PROBLEM DETAILS — Carry on the Indy Eleven match report from after its last sentence.

DOCUMENT PASSAGE —
---------------

Thursday, August 21, 2025

Indy Eleven vs Greenville Triumph - 2025 Jagermeister Cup Quarterfinal

Summary

- Opponent: Greenville Triumph SC
- Location: Carroll Stadium
- Attendance: 4,043
- Final Score: 1-1 D (6-5 Greenville in Penalty Shootout)

- Starting XI: Sulte, O'feimu, Hogan, Musa, Rendon, Quinn (C), Lindley, Murphy, Blake, Williams, R., Foster

- Substitution: Kizza 45' (Blake); Bryneus 71' (Murphy); Amoh 72' (Williams, R.); O'Brien, J. 85' (Lindley); Soumaoro 85' (Rendon)

- Unused: Charles-Cook, Collier

Scoring Summary:
IND - Williams, R. 55' (assist Rendon)
GVL - Own Goal 90' (Quinn)

Penalty Kicks:
GVL - Evans (Goal) 1-X
IND - Foster (Goal) 1-1
GVL - Fricke (Goal) 2-1
IND - Amoh (Goal) 2-2
GVL - Herrera (Goal) 3-2
IND - Hogan (Goal) 3-3
GVL - Zakowski (Goal) 4-3
IND - Ofeimu (Goal) 4-4
GVL - Patti (Goal) 5-4
IND - Quinn (Goal) 5-5
GVL - Soto (Goal) 6-5
IND - Bryneus (FAIL) 6-5

- Bookings:
IND - Blake 12' (Yellow)
GVL - Evans 21' (Yellow)
IND - Foster 68' (Yellow)
IND - Ofeimu 76' (Yellow)

- Referee: Elvis Osmanovic
- Adage goals: One. One massive adage goal.

Thoughts and Opinions

I don't have an official stat to back this up, but it feels like soccer in this country is littered with examples of teams who have won the Supporters' Shield (or their league's version of it) only to finish the season without any Cup or Playoff hardware. While Indy have absolutely zero chance of having the best record in the league, and dropped out of the U.S. Open Cup awhile ago, the Jagermeiser Cup stood as a chance for the team to play for some hardware. Standing in their way in tonight's quarterfinal match was Greenville Triumph, the surprise team from Group 6 that included USL Championship sides Charleston Battery and Tampa Bay Rowdies. Greenville continue to sit as the lone League One side in the competition after a late goal pushed the teams back to level and then to the Penalty Shootout, which the visiting side won 6-5 to advance in the tournament.

---------------

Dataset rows
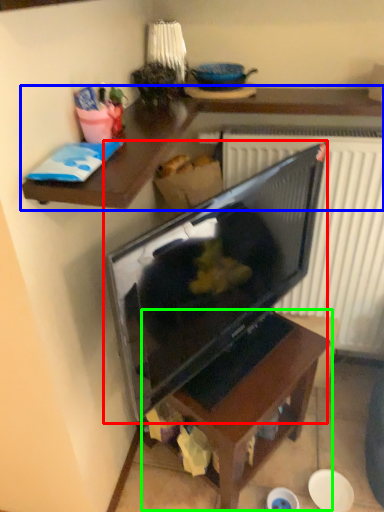
Question: Which object is positioned closest to television (highlighted by a red box)? Select from desk (highlighted by a blue box) and table (highlighted by a green box).

Choices:
 (A) desk
 (B) table

Answer: (B)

---------------

ANSWER TO THE PROBLEM —
As I said last week, Indy holding a possession advantage over any team in league play has been a rarity. To see a 60/40% disadvantage to a League One team is still a bit unexpected. In the first half, Indy could not hold onto the ball in any way and Greenville spent a large portion of the first half in Indy's defensive half of the field. Indy looked overmatched until around the 30th minute when they finally looked like they might get a foothold on the game. Not a strong foothold, but they did manage to get themselves into some dangerous locations. The plethora of whistles added another level of ragged play from both teams. Only 1 shot on target in the first half combined between the two teams and the half mercifully came to an end in a 0-0 draw. There were 25 fouls called, so there's that. 

Coach McAuley made no qualms about his feelings of the first half. He immediately subbed out Blake for Kizza after the halftime break. I wouldn't have wanted to be a player in the locker room, because I heard McAuley say that in his 1 and 2/3 seasons in charge, the first half was the worst effort he's seen from any team he's selected. Coach didn't say it, but from my perspective, only Lindley seemed to play with any kind of urgency required in a quarterfinal of a Cup game, and even he looked out of sync at times. I don't know if the team was overlooking their League One opponent, but it was definitely not good enough.

Tactically, McAuley had the team press the Greenville defense more and higher up the field, forcing the defenders to make quicker decisions than they had the entire first half. The press flustered the Greenville defense and the became tilted in Indy's favor. In the 55th minute, Foster, who had moved into the position that was vacated with Blake's substitution, turned and drove at the GVL defense. Foster laid the ball off to Rendon, who one-timed a cross that Williams one-timed into the goal. The goal was met with a simultaneous roar of applause and a sigh of relief from the Indy fans. 

Then Indy did what Indy has done all season. They couldn't hold onto a lead as a 90th minute Own Goal pulled the game level. In this competition, there are no Extra Time minutes, so the game went straight to a Penalty Shootout. The first five players for both teams scored. Soto then scored for Greenville while Bryneus had his shot saved by Rankenburg. In the span of about 15-20 minutes of time, Indy went from a spot in a semifinal game of a Cup tournament in back-to-back years to watching a League One side celebrate their victory in front of the goal immediately in front of the Brickyard Battalion.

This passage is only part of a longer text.